Przede wszystkim, jak twierdzą francuscy dziennikarze, żaden z terrorystów nie miał biletu na mecz odbywający się na Stade de France. Mężczyźni mieli podjąć próbę dostania się na stadion pięć minut po rozpoczęciu meczu, gdy na trybunach zasiadło już ponad 70 tysięcy widzów. Dziennik przekonuje, że nawet gdyby mężczyźni mieli bilety, nie przedostaliby się przez wszystkie etapy kontroli, podczas której ochrona rutynowo przeszukuje każdą wchodzącą osobę.
Według "L'Equipe", podejrzani zostali zawróceni jeszcze przed kontrolą osobistą. Francuski dziennik sportowy zaprzecza w związku z tym wcześniej podanym informacjom, jakoby służby porządkowe w trakcie przeszukiwania odkryli przy zamachowcach środki wybuchowe.
Jak ustalił "L'Equipe", stadionowym kontrolerom udało się w pewnym stopniu udaremnić plan zamachowców.
Zawróceni sprzed bramek mężczyźni zdetonowali materiały wybuchowe poza samym stadionem, wywołując w ten sposób panikę. Według francuskiego dziennika, zrobili to, by wywabić kibiców ze stadionu.
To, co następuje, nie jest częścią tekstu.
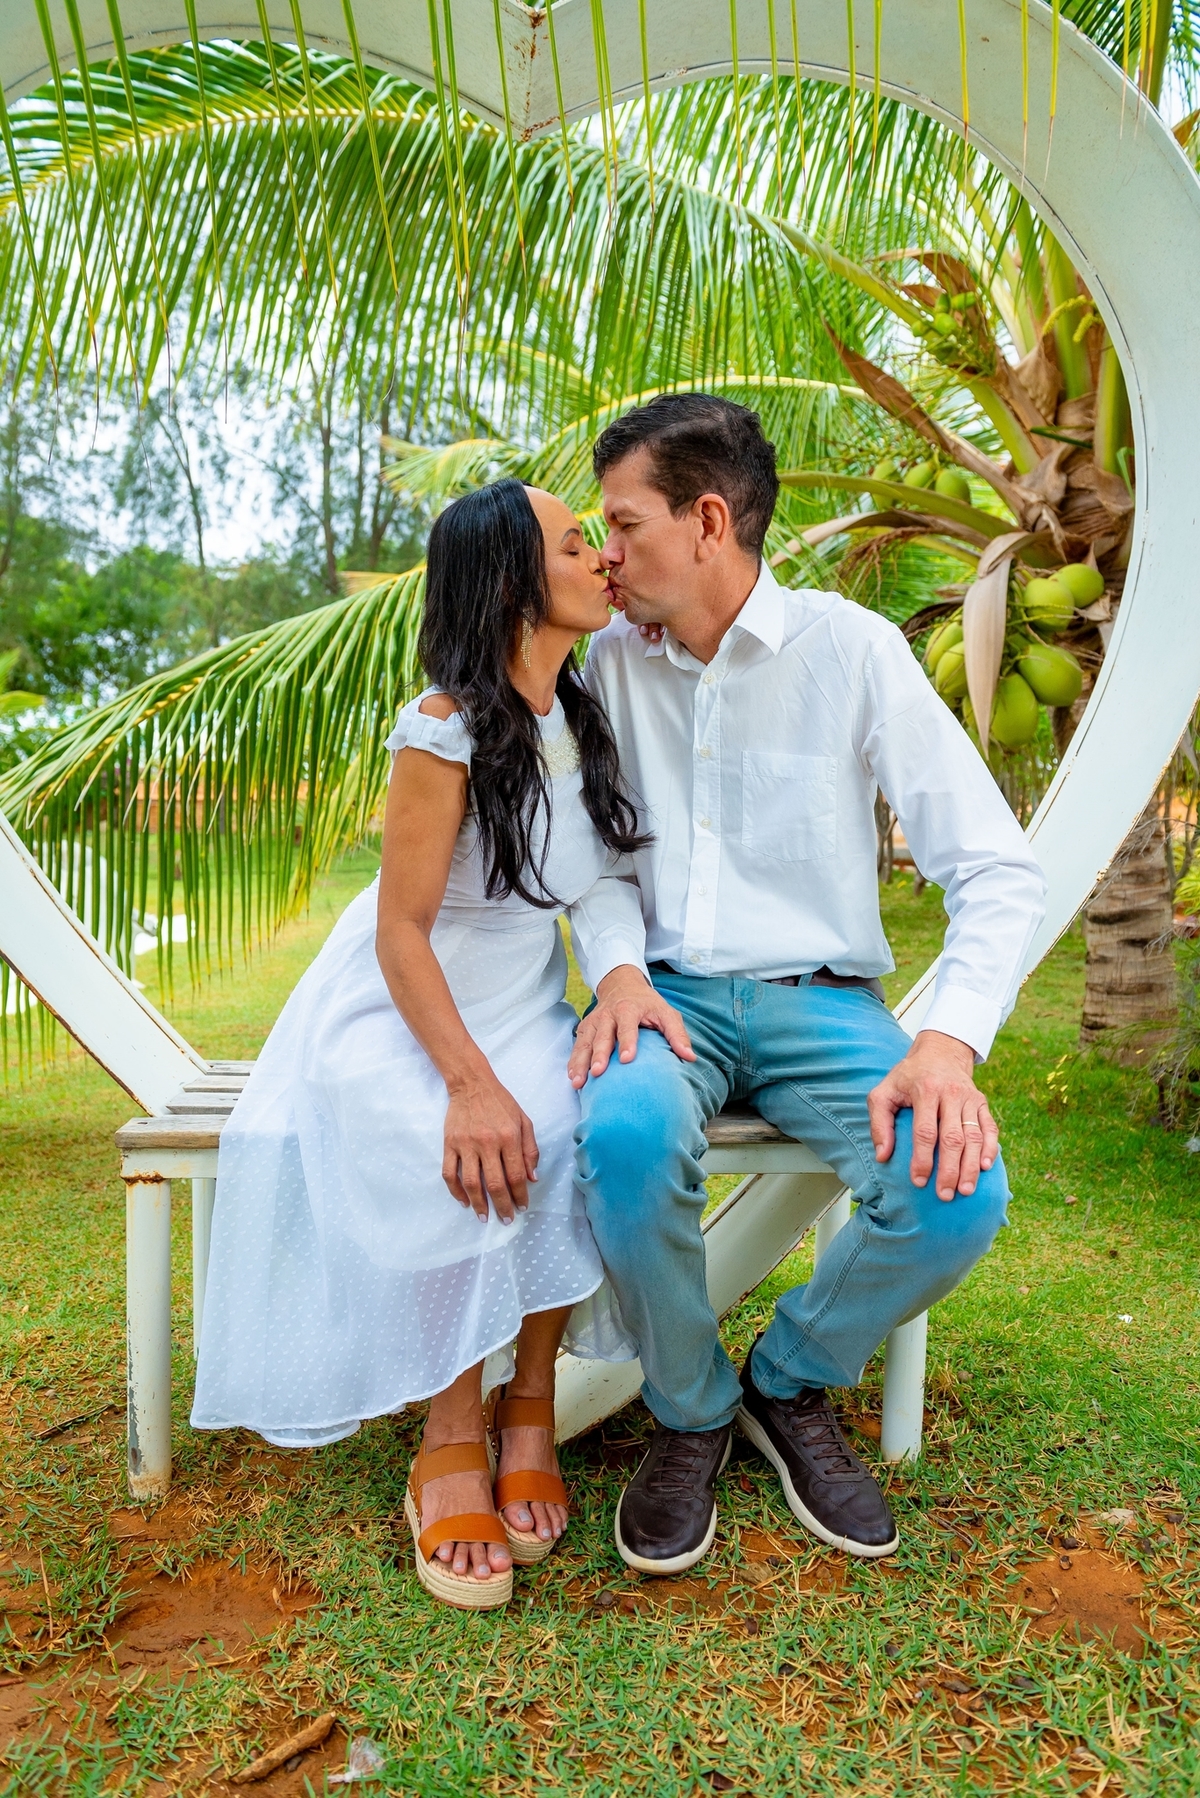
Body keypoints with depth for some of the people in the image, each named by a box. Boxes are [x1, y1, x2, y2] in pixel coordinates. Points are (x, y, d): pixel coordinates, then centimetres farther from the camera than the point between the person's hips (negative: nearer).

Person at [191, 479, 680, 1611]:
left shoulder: (589, 721, 3)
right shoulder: (446, 731, -18)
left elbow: (597, 891, 11)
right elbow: (402, 931, -19)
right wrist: (471, 1084, -29)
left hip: (523, 1013, 5)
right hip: (401, 1016, -5)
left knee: (577, 1132, -26)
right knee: (452, 1158, -33)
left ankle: (530, 1407, -10)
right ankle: (449, 1439, -14)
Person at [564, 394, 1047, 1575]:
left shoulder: (850, 649, -6)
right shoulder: (612, 660, 5)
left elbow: (998, 870, -9)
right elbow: (601, 851, 10)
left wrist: (950, 1041, -24)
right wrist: (620, 966, -12)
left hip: (821, 1000, -1)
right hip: (670, 993, 2)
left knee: (956, 1190, -27)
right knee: (625, 1134, -33)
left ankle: (791, 1387, 6)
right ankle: (689, 1412, -1)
W momencie, gdy zobaczyli uciekające tłumy, dokonali samobójczych ataków, wykorzystując naładowane materiałami wybuchowymi "pasy Szahida".
Pierwszy zamachowiec wysadził się o godzinie 21.17 przy barze "Events", niedaleko bramy D. Drugi zdetonował bomby o godz. 21.20 przy restauracji "Quix", mieszczącej się przy bramie J. Ostatni, trzeci napastnik dokonał ataku samobójczego w przerwie meczu. Miało to miejsce przy restauracji McDonald's na stacji pobliskiej kolejki. Wszyscy zamachowcy zginęli. Udało im się zabić jedną osobę, natomiast 46 zostało rannych.
(...)
Prezydent Francois Hollande, który był na trybunach wraz z 80 tys. widzów, został w trakcie meczu ewakuowany, spotkanie zakończyło się wygraną Francji, a potem wszystkich widzów udało się w spokoju ewakuować.
źródło
i nawet w tej informacji coś mi nie pasuje.
Najpierw czytam, że wybuchy przed stadionem maiły wywołać panikę i ewakuację kibiców (przypominam, ze te "wybuchy" to tak naprawdę" samobójcze eksplozje - czyli śmierć przynjamniej jednego z trzech terrorystów) i to się udało, bo cyt. gdy zobaczyli uciekające tłumy, dokonali samobójczych ataków
Żeby w dalszej części informacji przeczytać, że tak naprawdę nikt nie uciekał (co jest zgodne z prawda), bo cyt. spotkanie zakończyło się wygraną Francji, a potem wszystkich widzów udało się w spokoju ewakuować.
Przecież to jest jakiś bełkot i jedno drugiemu przeczy.
Pytanie brzmi - kto tu bełkocze? Dziennikarze francuscy, czy nasi?